47 years is a long time so those memories of the ’68 conventions were very dim. “Best of Enemies” reboots those remembrances, making me realize what a treat to watch the two uber-intellectuals locking horns and drawing blood – not about the Republicans and Democrats, but as flag wavers for their side. CBS television programmers had a stroke of ratings genius when it was decided to pair the two iconic intellects who, it is apparent, hate each other.
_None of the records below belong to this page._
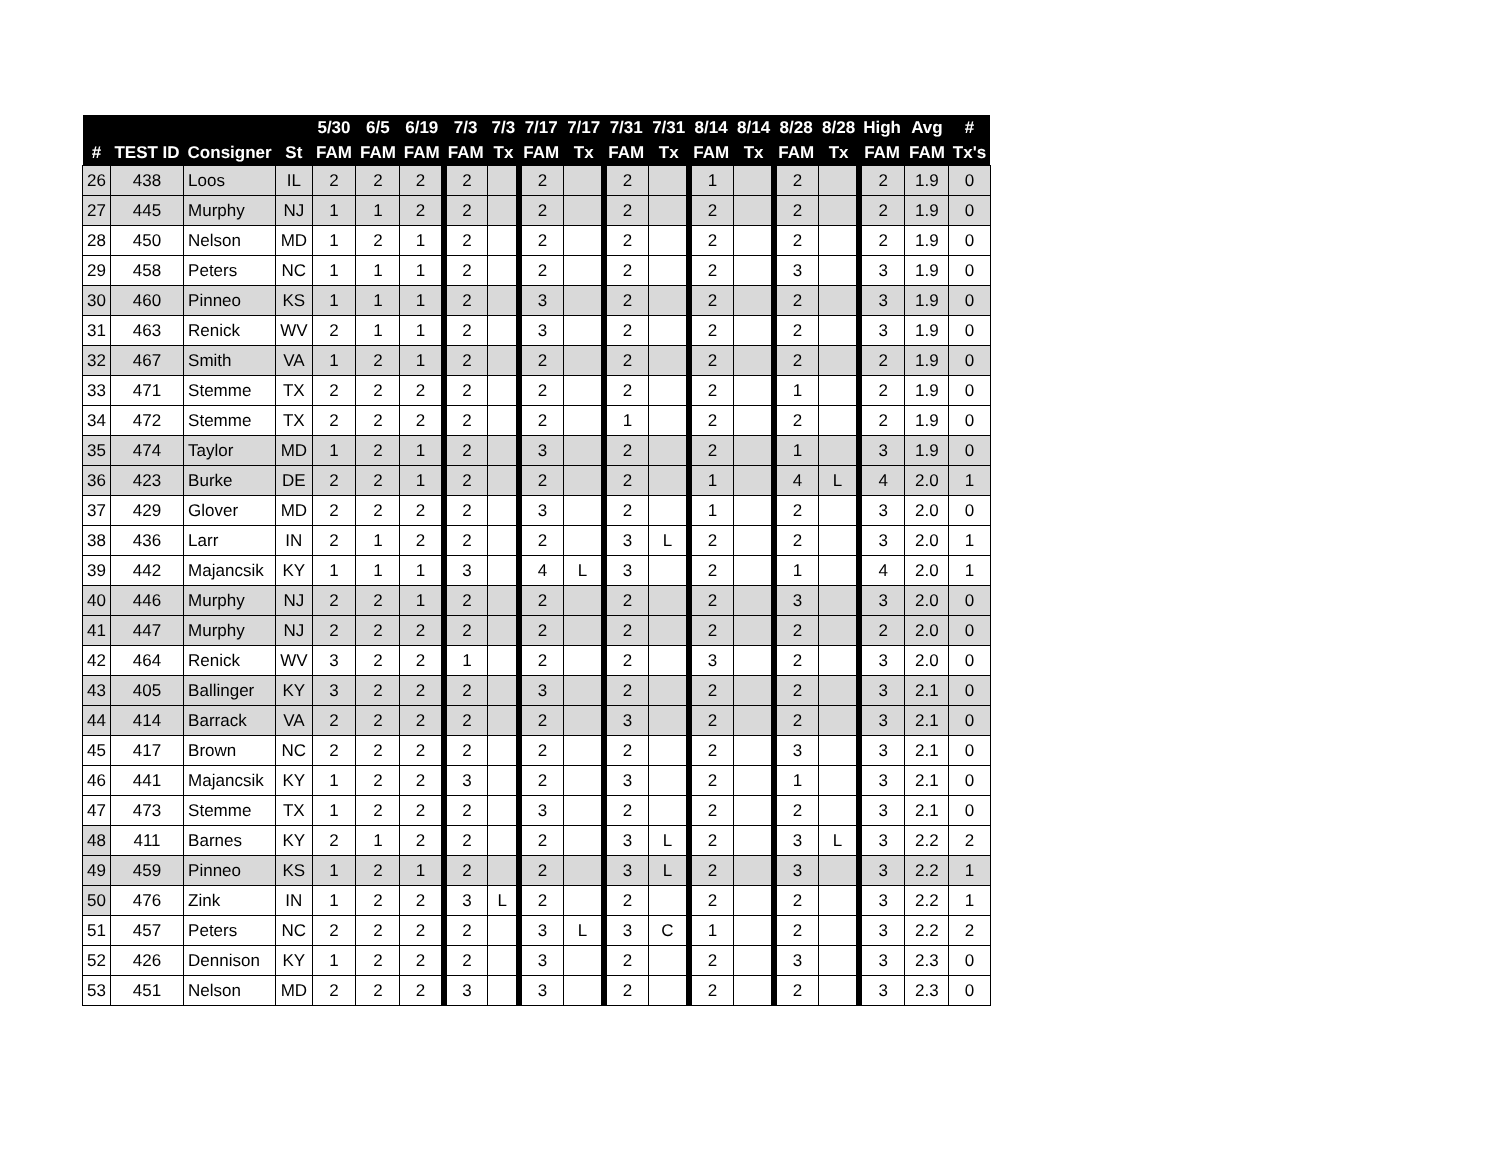| | | | | 5/30 | 6/5 | 6/19 | 7/3 | 7/3 | 7/17 | 7/17 | 7/31 | 7/31 | 8/14 | 8/14 | 8/28 | 8/28 | High | Avg | # |
| --- | --- | --- | --- | --- | --- | --- | --- | --- | --- | --- | --- | --- | --- | --- | --- | --- | --- | --- | --- |
| # | TEST ID | Consigner | St | FAM | FAM | FAM | FAM | Tx | FAM | Tx | FAM | Tx | FAM | Tx | FAM | Tx | FAM | FAM | Tx's |
| 26 | 438 | Loos | IL | 2 | 2 | 2 | 2 | | 2 | | 2 | | 1 | | 2 | | 2 | 1.9 | 0 |
| 27 | 445 | Murphy | NJ | 1 | 1 | 2 | 2 | | 2 | | 2 | | 2 | | 2 | | 2 | 1.9 | 0 |
| 28 | 450 | Nelson | MD | 1 | 2 | 1 | 2 | | 2 | | 2 | | 2 | | 2 | | 2 | 1.9 | 0 |
| 29 | 458 | Peters | NC | 1 | 1 | 1 | 2 | | 2 | | 2 | | 2 | | 3 | | 3 | 1.9 | 0 |
| 30 | 460 | Pinneo | KS | 1 | 1 | 1 | 2 | | 3 | | 2 | | 2 | | 2 | | 3 | 1.9 | 0 |
| 31 | 463 | Renick | WV | 2 | 1 | 1 | 2 | | 3 | | 2 | | 2 | | 2 | | 3 | 1.9 | 0 |
| 32 | 467 | Smith | VA | 1 | 2 | 1 | 2 | | 2 | | 2 | | 2 | | 2 | | 2 | 1.9 | 0 |
| 33 | 471 | Stemme | TX | 2 | 2 | 2 | 2 | | 2 | | 2 | | 2 | | 1 | | 2 | 1.9 | 0 |
| 34 | 472 | Stemme | TX | 2 | 2 | 2 | 2 | | 2 | | 1 | | 2 | | 2 | | 2 | 1.9 | 0 |
| 35 | 474 | Taylor | MD | 1 | 2 | 1 | 2 | | 3 | | 2 | | 2 | | 1 | | 3 | 1.9 | 0 |
| 36 | 423 | Burke | DE | 2 | 2 | 1 | 2 | | 2 | | 2 | | 1 | | 4 | L | 4 | 2.0 | 1 |
| 37 | 429 | Glover | MD | 2 | 2 | 2 | 2 | | 3 | | 2 | | 1 | | 2 | | 3 | 2.0 | 0 |
| 38 | 436 | Larr | IN | 2 | 1 | 2 | 2 | | 2 | | 3 | L | 2 | | 2 | | 3 | 2.0 | 1 |
| 39 | 442 | Majancsik | KY | 1 | 1 | 1 | 3 | | 4 | L | 3 | | 2 | | 1 | | 4 | 2.0 | 1 |
| 40 | 446 | Murphy | NJ | 2 | 2 | 1 | 2 | | 2 | | 2 | | 2 | | 3 | | 3 | 2.0 | 0 |
| 41 | 447 | Murphy | NJ | 2 | 2 | 2 | 2 | | 2 | | 2 | | 2 | | 2 | | 2 | 2.0 | 0 |
| 42 | 464 | Renick | WV | 3 | 2 | 2 | 1 | | 2 | | 2 | | 3 | | 2 | | 3 | 2.0 | 0 |
| 43 | 405 | Ballinger | KY | 3 | 2 | 2 | 2 | | 3 | | 2 | | 2 | | 2 | | 3 | 2.1 | 0 |
| 44 | 414 | Barrack | VA | 2 | 2 | 2 | 2 | | 2 | | 3 | | 2 | | 2 | | 3 | 2.1 | 0 |
| 45 | 417 | Brown | NC | 2 | 2 | 2 | 2 | | 2 | | 2 | | 2 | | 3 | | 3 | 2.1 | 0 |
| 46 | 441 | Majancsik | KY | 1 | 2 | 2 | 3 | | 2 | | 3 | | 2 | | 1 | | 3 | 2.1 | 0 |
| 47 | 473 | Stemme | TX | 1 | 2 | 2 | 2 | | 3 | | 2 | | 2 | | 2 | | 3 | 2.1 | 0 |
| 48 | 411 | Barnes | KY | 2 | 1 | 2 | 2 | | 2 | | 3 | L | 2 | | 3 | L | 3 | 2.2 | 2 |
| 49 | 459 | Pinneo | KS | 1 | 2 | 1 | 2 | | 2 | | 3 | L | 2 | | 3 | | 3 | 2.2 | 1 |
| 50 | 476 | Zink | IN | 1 | 2 | 2 | 3 | L | 2 | | 2 | | 2 | | 2 | | 3 | 2.2 | 1 |
| 51 | 457 | Peters | NC | 2 | 2 | 2 | 2 | | 3 | L | 3 | C | 1 | | 2 | | 3 | 2.2 | 2 |
| 52 | 426 | Dennison | KY | 1 | 2 | 2 | 2 | | 3 | | 2 | | 2 | | 3 | | 3 | 2.3 | 0 |
| 53 | 451 | Nelson | MD | 2 | 2 | 2 | 3 | | 3 | | 2 | | 2 | | 2 | | 3 | 2.3 | 0 |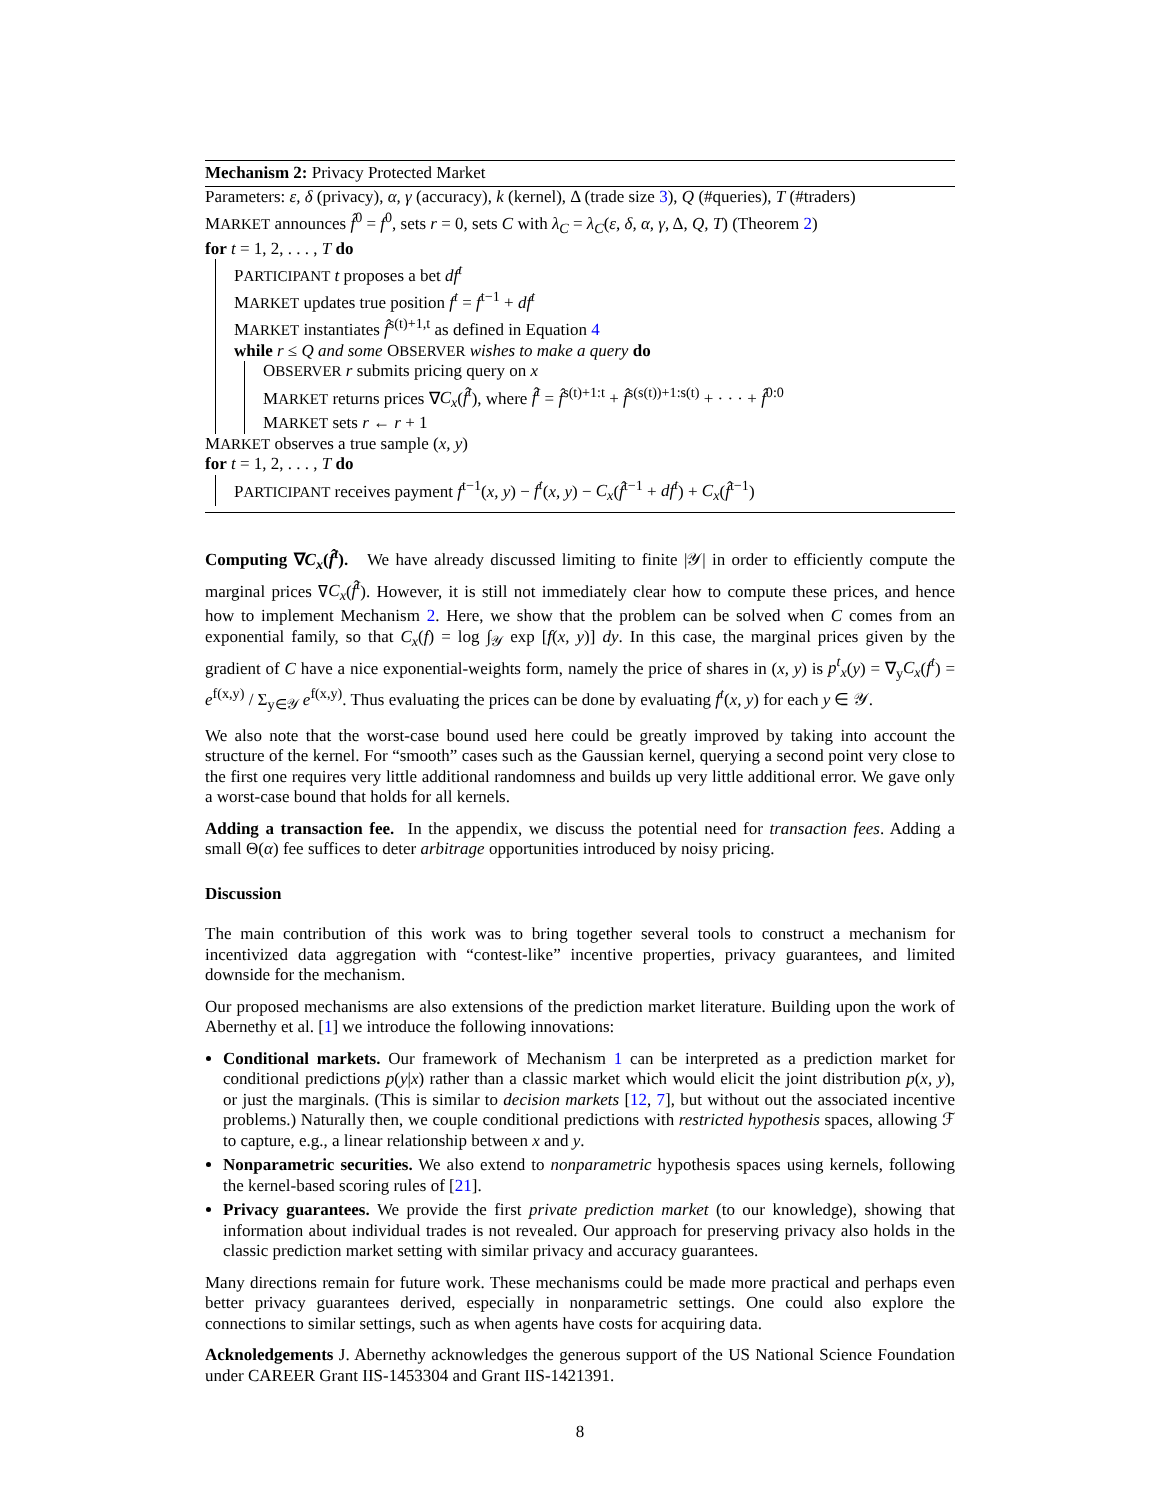Mechanism 2: Privacy Protected Market
Parameters: ε, δ (privacy), α, γ (accuracy), k (kernel), Δ (trade size 3), Q (#queries), T (#traders)
MARKET announces f̂<sup>0</sup> = f<sup>0</sup>, sets r = 0, sets C with λ<sub>C</sub> = λ<sub>C</sub>(ε, δ, α, γ, Δ, Q, T) (Theorem 2)
for t = 1, 2, . . . , T do
PARTICIPANT t proposes a bet df<sup>t</sup>
MARKET updates true position f<sup>t</sup> = f<sup>t−1</sup> + df<sup>t</sup>
MARKET instantiates f̂<sup>s(t)+1,t</sup> as defined in Equation 4
while r ≤ Q and some OBSERVER wishes to make a query do
OBSERVER r submits pricing query on x
MARKET returns prices ∇C<sub>x</sub>(f̂<sup>t</sup>), where f̂<sup>t</sup> = f̂<sup>s(t)+1:t</sup> + f̂<sup>s(s(t))+1:s(t)</sup> + · · · + f̂<sup>0:0</sup>
MARKET sets r ← r + 1
MARKET observes a true sample (x, y)
for t = 1, 2, . . . , T do
PARTICIPANT receives payment f<sup>t−1</sup>(x, y) − f<sup>t</sup>(x, y) − C<sub>x</sub>(f̂<sup>t−1</sup> + df<sup>t</sup>) + C<sub>x</sub>(f̂<sup>t−1</sup>)
Computing ∇C<sub>x</sub>(f̂<sup>t</sup>). We have already discussed limiting to finite |𝒴| in order to efficiently compute the marginal prices ∇C<sub>x</sub>(f̂<sup>t</sup>). However, it is still not immediately clear how to compute these prices, and hence how to implement Mechanism 2. Here, we show that the problem can be solved when C comes from an exponential family, so that C<sub>x</sub>(f) = log ∫<sub>𝒴</sub> exp [f(x, y)] dy. In this case, the marginal prices given by the gradient of C have a nice exponential-weights form, namely the price of shares in (x, y) is p<sup>t</sup><sub>x</sub>(y) = ∇<sub>y</sub>C<sub>x</sub>(f<sup>t</sup>) = e<sup>f(x,y)</sup> / Σ<sub>y∈𝒴</sub> e<sup>f(x,y)</sup>. Thus evaluating the prices can be done by evaluating f<sup>t</sup>(x, y) for each y ∈ 𝒴.
We also note that the worst-case bound used here could be greatly improved by taking into account the structure of the kernel. For “smooth” cases such as the Gaussian kernel, querying a second point very close to the first one requires very little additional randomness and builds up very little additional error. We gave only a worst-case bound that holds for all kernels.
Adding a transaction fee. In the appendix, we discuss the potential need for transaction fees. Adding a small Θ(α) fee suffices to deter arbitrage opportunities introduced by noisy pricing.
Discussion
The main contribution of this work was to bring together several tools to construct a mechanism for incentivized data aggregation with “contest-like” incentive properties, privacy guarantees, and limited downside for the mechanism.
Our proposed mechanisms are also extensions of the prediction market literature. Building upon the work of Abernethy et al. [1] we introduce the following innovations:
Conditional markets. Our framework of Mechanism 1 can be interpreted as a prediction market for conditional predictions p(y|x) rather than a classic market which would elicit the joint distribution p(x, y), or just the marginals. (This is similar to decision markets [12, 7], but without out the associated incentive problems.) Naturally then, we couple conditional predictions with restricted hypothesis spaces, allowing ℱ to capture, e.g., a linear relationship between x and y.
Nonparametric securities. We also extend to nonparametric hypothesis spaces using kernels, following the kernel-based scoring rules of [21].
Privacy guarantees. We provide the first private prediction market (to our knowledge), showing that information about individual trades is not revealed. Our approach for preserving privacy also holds in the classic prediction market setting with similar privacy and accuracy guarantees.
Many directions remain for future work. These mechanisms could be made more practical and perhaps even better privacy guarantees derived, especially in nonparametric settings. One could also explore the connections to similar settings, such as when agents have costs for acquiring data.
Acknoledgements J. Abernethy acknowledges the generous support of the US National Science Foundation under CAREER Grant IIS-1453304 and Grant IIS-1421391.
8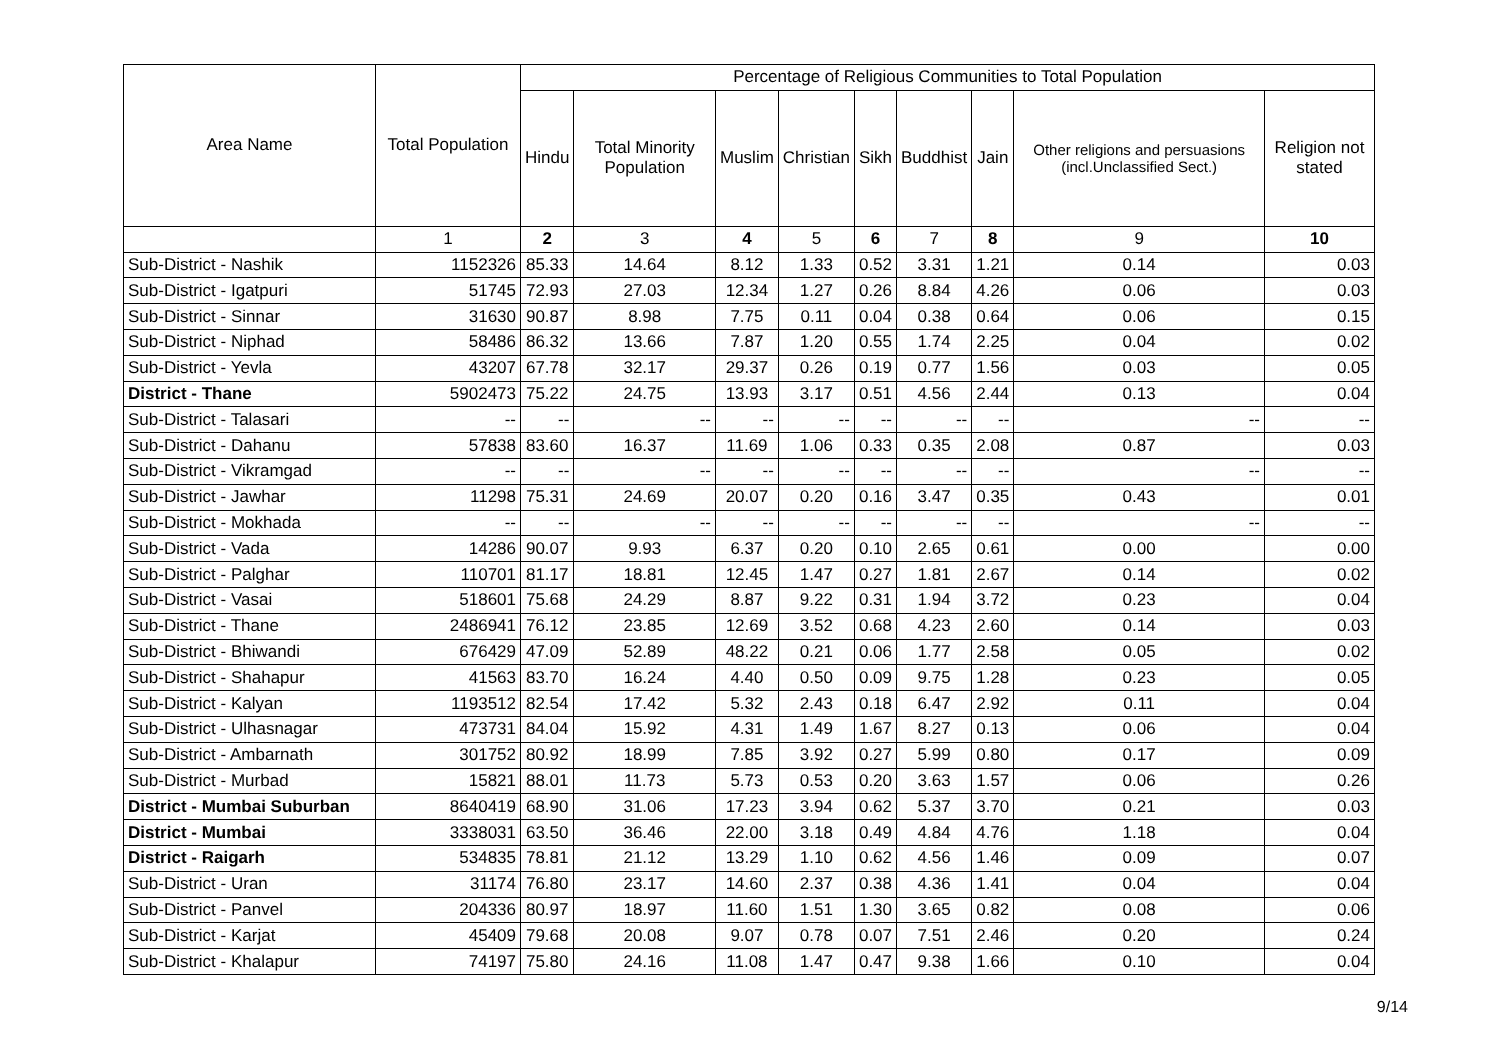| Area Name | Total Population | Percentage of Religious Communities to Total Population | | | | | | | | |
| --- | --- | --- | --- | --- | --- | --- | --- | --- | --- | --- |
| | | Hindu | Total Minority Population | Muslim | Christian | Sikh | Buddhist | Jain | Other religions and persuasions (incl.Unclassified Sect.) | Religion not stated |
| | 1 | 2 | 3 | 4 | 5 | 6 | 7 | 8 | 9 | 10 |
| Sub-District - Nashik | 1152326 | 85.33 | 14.64 | 8.12 | 1.33 | 0.52 | 3.31 | 1.21 | 0.14 | 0.03 |
| Sub-District - Igatpuri | 51745 | 72.93 | 27.03 | 12.34 | 1.27 | 0.26 | 8.84 | 4.26 | 0.06 | 0.03 |
| Sub-District - Sinnar | 31630 | 90.87 | 8.98 | 7.75 | 0.11 | 0.04 | 0.38 | 0.64 | 0.06 | 0.15 |
| Sub-District - Niphad | 58486 | 86.32 | 13.66 | 7.87 | 1.20 | 0.55 | 1.74 | 2.25 | 0.04 | 0.02 |
| Sub-District - Yevla | 43207 | 67.78 | 32.17 | 29.37 | 0.26 | 0.19 | 0.77 | 1.56 | 0.03 | 0.05 |
| District - Thane | 5902473 | 75.22 | 24.75 | 13.93 | 3.17 | 0.51 | 4.56 | 2.44 | 0.13 | 0.04 |
| Sub-District - Talasari | -- | -- | -- | -- | -- | -- | -- | -- | -- | -- |
| Sub-District - Dahanu | 57838 | 83.60 | 16.37 | 11.69 | 1.06 | 0.33 | 0.35 | 2.08 | 0.87 | 0.03 |
| Sub-District - Vikramgad | -- | -- | -- | -- | -- | -- | -- | -- | -- | -- |
| Sub-District - Jawhar | 11298 | 75.31 | 24.69 | 20.07 | 0.20 | 0.16 | 3.47 | 0.35 | 0.43 | 0.01 |
| Sub-District - Mokhada | -- | -- | -- | -- | -- | -- | -- | -- | -- | -- |
| Sub-District - Vada | 14286 | 90.07 | 9.93 | 6.37 | 0.20 | 0.10 | 2.65 | 0.61 | 0.00 | 0.00 |
| Sub-District - Palghar | 110701 | 81.17 | 18.81 | 12.45 | 1.47 | 0.27 | 1.81 | 2.67 | 0.14 | 0.02 |
| Sub-District - Vasai | 518601 | 75.68 | 24.29 | 8.87 | 9.22 | 0.31 | 1.94 | 3.72 | 0.23 | 0.04 |
| Sub-District - Thane | 2486941 | 76.12 | 23.85 | 12.69 | 3.52 | 0.68 | 4.23 | 2.60 | 0.14 | 0.03 |
| Sub-District - Bhiwandi | 676429 | 47.09 | 52.89 | 48.22 | 0.21 | 0.06 | 1.77 | 2.58 | 0.05 | 0.02 |
| Sub-District - Shahapur | 41563 | 83.70 | 16.24 | 4.40 | 0.50 | 0.09 | 9.75 | 1.28 | 0.23 | 0.05 |
| Sub-District - Kalyan | 1193512 | 82.54 | 17.42 | 5.32 | 2.43 | 0.18 | 6.47 | 2.92 | 0.11 | 0.04 |
| Sub-District - Ulhasnagar | 473731 | 84.04 | 15.92 | 4.31 | 1.49 | 1.67 | 8.27 | 0.13 | 0.06 | 0.04 |
| Sub-District - Ambarnath | 301752 | 80.92 | 18.99 | 7.85 | 3.92 | 0.27 | 5.99 | 0.80 | 0.17 | 0.09 |
| Sub-District - Murbad | 15821 | 88.01 | 11.73 | 5.73 | 0.53 | 0.20 | 3.63 | 1.57 | 0.06 | 0.26 |
| District - Mumbai Suburban | 8640419 | 68.90 | 31.06 | 17.23 | 3.94 | 0.62 | 5.37 | 3.70 | 0.21 | 0.03 |
| District - Mumbai | 3338031 | 63.50 | 36.46 | 22.00 | 3.18 | 0.49 | 4.84 | 4.76 | 1.18 | 0.04 |
| District - Raigarh | 534835 | 78.81 | 21.12 | 13.29 | 1.10 | 0.62 | 4.56 | 1.46 | 0.09 | 0.07 |
| Sub-District - Uran | 31174 | 76.80 | 23.17 | 14.60 | 2.37 | 0.38 | 4.36 | 1.41 | 0.04 | 0.04 |
| Sub-District - Panvel | 204336 | 80.97 | 18.97 | 11.60 | 1.51 | 1.30 | 3.65 | 0.82 | 0.08 | 0.06 |
| Sub-District - Karjat | 45409 | 79.68 | 20.08 | 9.07 | 0.78 | 0.07 | 7.51 | 2.46 | 0.20 | 0.24 |
| Sub-District - Khalapur | 74197 | 75.80 | 24.16 | 11.08 | 1.47 | 0.47 | 9.38 | 1.66 | 0.10 | 0.04 |
9/14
The core of “Best of Enemies” is the nine debates between Buckley and Vidal, but the filmmakers delve, also, into the lives of the two from their early formative days. The film is also a history lesson about the birth of CBS News and its long fought for battle to compete against the television news juggernauts of the time – Chet Huntley and David Brinkley on NBC and Walter Cronkite on CBS.

As I said, the center of the film is on the debates and they are an amazing fight between the country’s two leading intellects of the 1960s. Buckley, the self-proclaimed conservative right wing civil libertarian, and Vidal, the author, at the time, of the controversial novel Myra Breckinridge - something that Buckley refers to, disparagingly, many times during the debates. The high point of the debate was…never mind. See “Best of Enemies,” and find out for yourself. I give it a B+.